» WRITTEN TASK
Would you give the entries again word for word, with no pictures in the copy?

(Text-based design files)
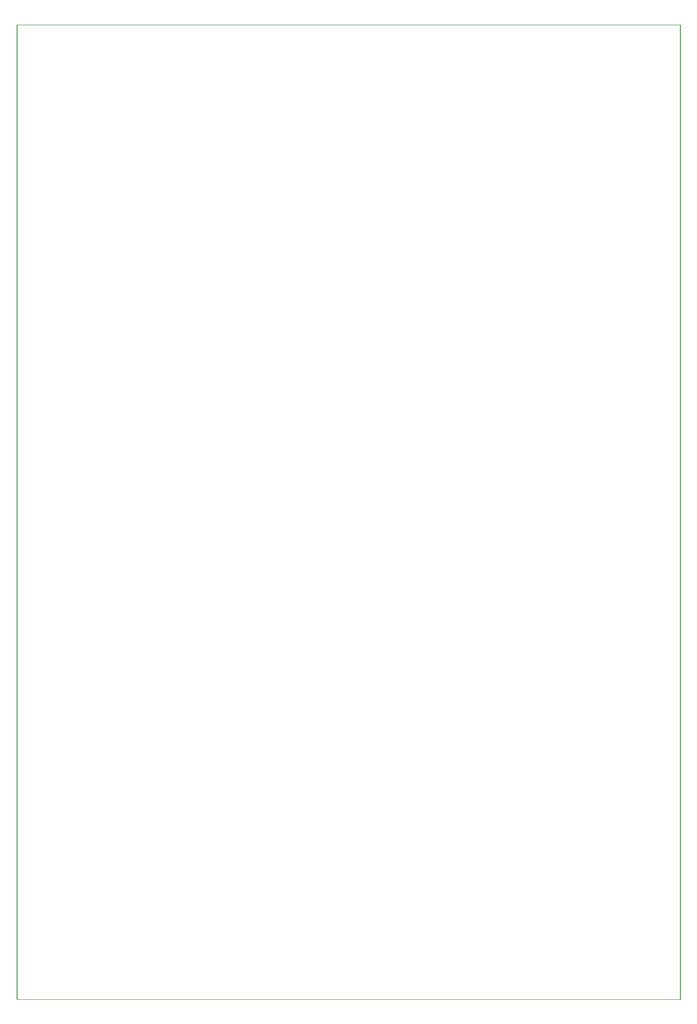
<source format=gbr>
G04 #@! TF.GenerationSoftware,KiCad,Pcbnew,(5.0.2)-1*
G04 #@! TF.CreationDate,2019-05-10T13:14:30+02:00*
G04 #@! TF.ProjectId,logika_main,6c6f6769-6b61-45f6-9d61-696e2e6b6963,rev?*
G04 #@! TF.SameCoordinates,Original*
G04 #@! TF.FileFunction,Profile,NP*
%FSLAX46Y46*%
G04 Gerber Fmt 4.6, Leading zero omitted, Abs format (unit mm)*
G04 Created by KiCad (PCBNEW (5.0.2)-1) date 10.05.2019 13:14:30*
%MOMM*%
%LPD*%
G01*
G04 APERTURE LIST*
%ADD10C,0.100000*%
%ADD11C,0.200000*%
G04 APERTURE END LIST*
D10*
X143494000Y-196896000D02*
X18494000Y-196896000D01*
D11*
X18494000Y-196896000D02*
X18494000Y-13396000D01*
X143494000Y-13396000D02*
X143494000Y-196896000D01*
D10*
X18494000Y-13396000D02*
X143494000Y-13396000D01*
M02*

</source>
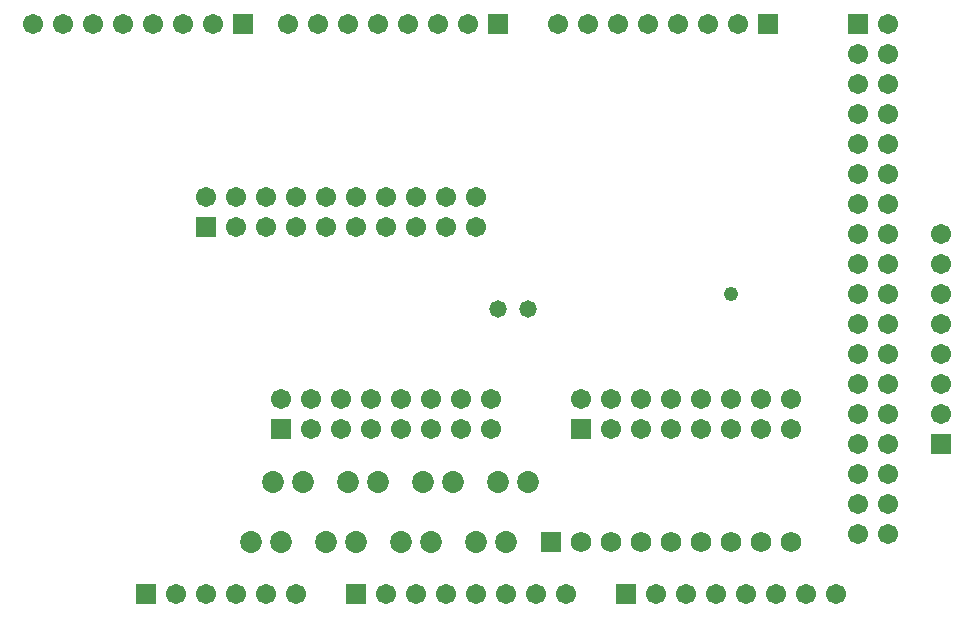
<source format=gts>
%FSAX24Y24*%
%MOIN*%
G70*
G01*
G75*
G04 Layer_Color=8388736*
%ADD10C,0.0120*%
%ADD11C,0.0250*%
%ADD12C,0.0500*%
%ADD13C,0.0591*%
%ADD14R,0.0591X0.0591*%
%ADD15R,0.0591X0.0591*%
%ADD16C,0.0600*%
%ADD17R,0.0600X0.0600*%
%ADD18C,0.0650*%
%ADD19C,0.0400*%
%ADD20C,0.0500*%
%ADD21C,0.0079*%
%ADD22C,0.0197*%
%ADD23C,0.0080*%
%ADD24C,0.0100*%
%ADD25C,0.0671*%
%ADD26R,0.0671X0.0671*%
%ADD27R,0.0671X0.0671*%
%ADD28C,0.0680*%
%ADD29R,0.0680X0.0680*%
%ADD30C,0.0730*%
%ADD31C,0.0480*%
%ADD32C,0.0580*%
D25*
X037500Y037500D02*
D03*
X036500D02*
D03*
X035500D02*
D03*
X034500D02*
D03*
X033500D02*
D03*
X032500D02*
D03*
X031500D02*
D03*
X030500D02*
D03*
X037500Y036500D02*
D03*
X036500D02*
D03*
X035500D02*
D03*
X034500D02*
D03*
X033500D02*
D03*
X032500D02*
D03*
X031500D02*
D03*
X047500Y037500D02*
D03*
X046500D02*
D03*
X045500D02*
D03*
X044500D02*
D03*
X043500D02*
D03*
X042500D02*
D03*
X041500D02*
D03*
X040500D02*
D03*
X047500Y036500D02*
D03*
X046500D02*
D03*
X045500D02*
D03*
X044500D02*
D03*
X043500D02*
D03*
X042500D02*
D03*
X041500D02*
D03*
X050750Y050000D02*
D03*
X049750Y049000D02*
D03*
X050750D02*
D03*
X049750Y048000D02*
D03*
X050750D02*
D03*
X049750Y047000D02*
D03*
X050750D02*
D03*
X049750Y046000D02*
D03*
X050750D02*
D03*
X049750Y045000D02*
D03*
X050750D02*
D03*
X049750Y044000D02*
D03*
X050750D02*
D03*
X049750Y043000D02*
D03*
X050750D02*
D03*
X049750Y042000D02*
D03*
X050750D02*
D03*
X049750Y041000D02*
D03*
X050750D02*
D03*
X049750Y040000D02*
D03*
X050750D02*
D03*
X049750Y039000D02*
D03*
X050750D02*
D03*
X049750Y038000D02*
D03*
X050750D02*
D03*
X049750Y037000D02*
D03*
X050750D02*
D03*
X049750Y036000D02*
D03*
X050750D02*
D03*
X049750Y035000D02*
D03*
X050750D02*
D03*
X049750Y034000D02*
D03*
X050750D02*
D03*
X049750Y033000D02*
D03*
X050750D02*
D03*
X031000Y031000D02*
D03*
X030000D02*
D03*
X029000D02*
D03*
X028000D02*
D03*
X027000D02*
D03*
X049000D02*
D03*
X048000D02*
D03*
X047000D02*
D03*
X046000D02*
D03*
X045000D02*
D03*
X044000D02*
D03*
X043000D02*
D03*
X040000D02*
D03*
X039000D02*
D03*
X038000D02*
D03*
X037000D02*
D03*
X036000D02*
D03*
X035000D02*
D03*
X034000D02*
D03*
X039750Y050000D02*
D03*
X040750D02*
D03*
X041750D02*
D03*
X042750D02*
D03*
X043750D02*
D03*
X044750D02*
D03*
X045750D02*
D03*
X030750D02*
D03*
X031750D02*
D03*
X032750D02*
D03*
X033750D02*
D03*
X034750D02*
D03*
X035750D02*
D03*
X036750D02*
D03*
X022250D02*
D03*
X023250D02*
D03*
X024250D02*
D03*
X025250D02*
D03*
X026250D02*
D03*
X027250D02*
D03*
X028250D02*
D03*
X052500Y043000D02*
D03*
Y042000D02*
D03*
Y041000D02*
D03*
Y040000D02*
D03*
Y039000D02*
D03*
Y038000D02*
D03*
Y037000D02*
D03*
X029000Y043250D02*
D03*
X030000D02*
D03*
X031000D02*
D03*
X032000D02*
D03*
X033000D02*
D03*
X034000D02*
D03*
X035000D02*
D03*
X036000D02*
D03*
X037000D02*
D03*
X028000Y044250D02*
D03*
X029000D02*
D03*
X030000D02*
D03*
X031000D02*
D03*
X032000D02*
D03*
X033000D02*
D03*
X034000D02*
D03*
X035000D02*
D03*
X036000D02*
D03*
X037000D02*
D03*
D26*
X030500Y036500D02*
D03*
X040500D02*
D03*
X026000Y031000D02*
D03*
X042000D02*
D03*
X033000D02*
D03*
X046750Y050000D02*
D03*
X037750D02*
D03*
X029250D02*
D03*
X028000Y043250D02*
D03*
D27*
X049750Y050000D02*
D03*
X052500Y036000D02*
D03*
D28*
X047500Y032750D02*
D03*
X046500D02*
D03*
X045500D02*
D03*
X044500D02*
D03*
X043500D02*
D03*
X042500D02*
D03*
X041500D02*
D03*
X040500D02*
D03*
D29*
X039500D02*
D03*
D30*
X030500D02*
D03*
X029500D02*
D03*
X035500D02*
D03*
X034500D02*
D03*
X033000D02*
D03*
X032000D02*
D03*
X032750Y034750D02*
D03*
X033750D02*
D03*
X035250D02*
D03*
X036250D02*
D03*
X038000Y032750D02*
D03*
X037000D02*
D03*
X037750Y034750D02*
D03*
X038750D02*
D03*
X030250D02*
D03*
X031250D02*
D03*
D31*
X045500Y041000D02*
D03*
D32*
X038747Y040503D02*
D03*
X037747Y040503D02*
D03*
M02*

</source>
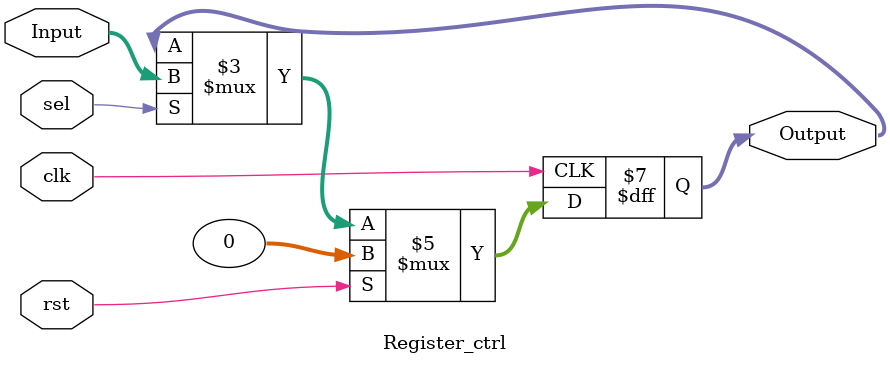
<source format=v>
module Register_ctrl(clk, rst, sel,Input, Output);
	input [31:0] Input;
	input clk, rst,sel;
	output [31:0] Output;
	reg [31:0] Output;
	always@(posedge clk)begin
		if(rst) 
			Output <= 32'b0;
		else Output <=(sel==1'b1)? Input:Output;
	end
endmodule
</source>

» RESPONSE TO THE TASK
<source format=gbr>
G04 #@! TF.GenerationSoftware,KiCad,Pcbnew,(5.0.2)-1*
G04 #@! TF.CreationDate,2019-05-10T13:14:30+02:00*
G04 #@! TF.ProjectId,logika_main,6c6f6769-6b61-45f6-9d61-696e2e6b6963,rev?*
G04 #@! TF.SameCoordinates,Original*
G04 #@! TF.FileFunction,Profile,NP*
%FSLAX46Y46*%
G04 Gerber Fmt 4.6, Leading zero omitted, Abs format (unit mm)*
G04 Created by KiCad (PCBNEW (5.0.2)-1) date 10.05.2019 13:14:30*
%MOMM*%
%LPD*%
G01*
G04 APERTURE LIST*
%ADD10C,0.100000*%
%ADD11C,0.200000*%
G04 APERTURE END LIST*
D10*
X143494000Y-196896000D02*
X18494000Y-196896000D01*
D11*
X18494000Y-196896000D02*
X18494000Y-13396000D01*
X143494000Y-13396000D02*
X143494000Y-196896000D01*
D10*
X18494000Y-13396000D02*
X143494000Y-13396000D01*
M02*

</source>
<source format=gts>
%FSAX24Y24*%
%MOIN*%
G70*
G01*
G75*
G04 Layer_Color=8388736*
%ADD10C,0.0120*%
%ADD11C,0.0250*%
%ADD12C,0.0500*%
%ADD13C,0.0591*%
%ADD14R,0.0591X0.0591*%
%ADD15R,0.0591X0.0591*%
%ADD16C,0.0600*%
%ADD17R,0.0600X0.0600*%
%ADD18C,0.0650*%
%ADD19C,0.0400*%
%ADD20C,0.0500*%
%ADD21C,0.0079*%
%ADD22C,0.0197*%
%ADD23C,0.0080*%
%ADD24C,0.0100*%
%ADD25C,0.0671*%
%ADD26R,0.0671X0.0671*%
%ADD27R,0.0671X0.0671*%
%ADD28C,0.0680*%
%ADD29R,0.0680X0.0680*%
%ADD30C,0.0730*%
%ADD31C,0.0480*%
%ADD32C,0.0580*%
D25*
X037500Y037500D02*
D03*
X036500D02*
D03*
X035500D02*
D03*
X034500D02*
D03*
X033500D02*
D03*
X032500D02*
D03*
X031500D02*
D03*
X030500D02*
D03*
X037500Y036500D02*
D03*
X036500D02*
D03*
X035500D02*
D03*
X034500D02*
D03*
X033500D02*
D03*
X032500D02*
D03*
X031500D02*
D03*
X047500Y037500D02*
D03*
X046500D02*
D03*
X045500D02*
D03*
X044500D02*
D03*
X043500D02*
D03*
X042500D02*
D03*
X041500D02*
D03*
X040500D02*
D03*
X047500Y036500D02*
D03*
X046500D02*
D03*
X045500D02*
D03*
X044500D02*
D03*
X043500D02*
D03*
X042500D02*
D03*
X041500D02*
D03*
X050750Y050000D02*
D03*
X049750Y049000D02*
D03*
X050750D02*
D03*
X049750Y048000D02*
D03*
X050750D02*
D03*
X049750Y047000D02*
D03*
X050750D02*
D03*
X049750Y046000D02*
D03*
X050750D02*
D03*
X049750Y045000D02*
D03*
X050750D02*
D03*
X049750Y044000D02*
D03*
X050750D02*
D03*
X049750Y043000D02*
D03*
X050750D02*
D03*
X049750Y042000D02*
D03*
X050750D02*
D03*
X049750Y041000D02*
D03*
X050750D02*
D03*
X049750Y040000D02*
D03*
X050750D02*
D03*
X049750Y039000D02*
D03*
X050750D02*
D03*
X049750Y038000D02*
D03*
X050750D02*
D03*
X049750Y037000D02*
D03*
X050750D02*
D03*
X049750Y036000D02*
D03*
X050750D02*
D03*
X049750Y035000D02*
D03*
X050750D02*
D03*
X049750Y034000D02*
D03*
X050750D02*
D03*
X049750Y033000D02*
D03*
X050750D02*
D03*
X031000Y031000D02*
D03*
X030000D02*
D03*
X029000D02*
D03*
X028000D02*
D03*
X027000D02*
D03*
X049000D02*
D03*
X048000D02*
D03*
X047000D02*
D03*
X046000D02*
D03*
X045000D02*
D03*
X044000D02*
D03*
X043000D02*
D03*
X040000D02*
D03*
X039000D02*
D03*
X038000D02*
D03*
X037000D02*
D03*
X036000D02*
D03*
X035000D02*
D03*
X034000D02*
D03*
X039750Y050000D02*
D03*
X040750D02*
D03*
X041750D02*
D03*
X042750D02*
D03*
X043750D02*
D03*
X044750D02*
D03*
X045750D02*
D03*
X030750D02*
D03*
X031750D02*
D03*
X032750D02*
D03*
X033750D02*
D03*
X034750D02*
D03*
X035750D02*
D03*
X036750D02*
D03*
X022250D02*
D03*
X023250D02*
D03*
X024250D02*
D03*
X025250D02*
D03*
X026250D02*
D03*
X027250D02*
D03*
X028250D02*
D03*
X052500Y043000D02*
D03*
Y042000D02*
D03*
Y041000D02*
D03*
Y040000D02*
D03*
Y039000D02*
D03*
Y038000D02*
D03*
Y037000D02*
D03*
X029000Y043250D02*
D03*
X030000D02*
D03*
X031000D02*
D03*
X032000D02*
D03*
X033000D02*
D03*
X034000D02*
D03*
X035000D02*
D03*
X036000D02*
D03*
X037000D02*
D03*
X028000Y044250D02*
D03*
X029000D02*
D03*
X030000D02*
D03*
X031000D02*
D03*
X032000D02*
D03*
X033000D02*
D03*
X034000D02*
D03*
X035000D02*
D03*
X036000D02*
D03*
X037000D02*
D03*
D26*
X030500Y036500D02*
D03*
X040500D02*
D03*
X026000Y031000D02*
D03*
X042000D02*
D03*
X033000D02*
D03*
X046750Y050000D02*
D03*
X037750D02*
D03*
X029250D02*
D03*
X028000Y043250D02*
D03*
D27*
X049750Y050000D02*
D03*
X052500Y036000D02*
D03*
D28*
X047500Y032750D02*
D03*
X046500D02*
D03*
X045500D02*
D03*
X044500D02*
D03*
X043500D02*
D03*
X042500D02*
D03*
X041500D02*
D03*
X040500D02*
D03*
D29*
X039500D02*
D03*
D30*
X030500D02*
D03*
X029500D02*
D03*
X035500D02*
D03*
X034500D02*
D03*
X033000D02*
D03*
X032000D02*
D03*
X032750Y034750D02*
D03*
X033750D02*
D03*
X035250D02*
D03*
X036250D02*
D03*
X038000Y032750D02*
D03*
X037000D02*
D03*
X037750Y034750D02*
D03*
X038750D02*
D03*
X030250D02*
D03*
X031250D02*
D03*
D31*
X045500Y041000D02*
D03*
D32*
X038747Y040503D02*
D03*
X037747Y040503D02*
D03*
M02*

</source>
<source format=v>
module Register_ctrl(clk, rst, sel,Input, Output);
	input [31:0] Input;
	input clk, rst,sel;
	output [31:0] Output;
	reg [31:0] Output;
	always@(posedge clk)begin
		if(rst) 
			Output <= 32'b0;
		else Output <=(sel==1'b1)? Input:Output;
	end
endmodule
</source>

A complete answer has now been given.